- PAGE -
● ● ● ● ● ● ●

Peggy-Ann is a musical comedy with music by Richard Rodgers, lyrics by Lorenz Hart and book by Herbert Fields, based on the 1910 musical Tillie’s Nightmare by Edgar Smith.

Production[edit]

The musical opened on Broadway at the Vanderbilt Theatre on December 27, 1926 and closed on October 29, 1927, after 333 performances. It was produced by Lew Fields (Herbert's father) and Lyle D. Andrews. Staged by Robert Milton, with musical staging by Seymour Felix, it starred Helen Ford as Peggy-Ann, Lester Cole, Lulu McConnell, and Betty Starbuck.

● ● ● ● ● ● ●

- DATA SEGMENT -
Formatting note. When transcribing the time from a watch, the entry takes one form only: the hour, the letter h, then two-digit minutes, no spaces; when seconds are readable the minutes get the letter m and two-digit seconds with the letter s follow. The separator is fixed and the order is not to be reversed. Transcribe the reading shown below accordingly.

● ● ● ● ● ● ●

- WORK TO COMPLETE -
1. According to the Peggy-Ann text, how many performances did the Broadway run of the musical have?
2. Print the Peggy-Ann text from "Peggy-Ann is a" up to and including "by Edgar Smith.".
The data were drawn from a source other than the Peggy-Ann text.

- EXPECTED RESULTS -
1. 333 performances.

2.
Peggy-Ann is a musical comedy with music by Richard Rodgers, lyrics by Lorenz Hart and book by Herbert Fields, based on the 1910 musical Tillie’s Nightmare by Edgar Smith.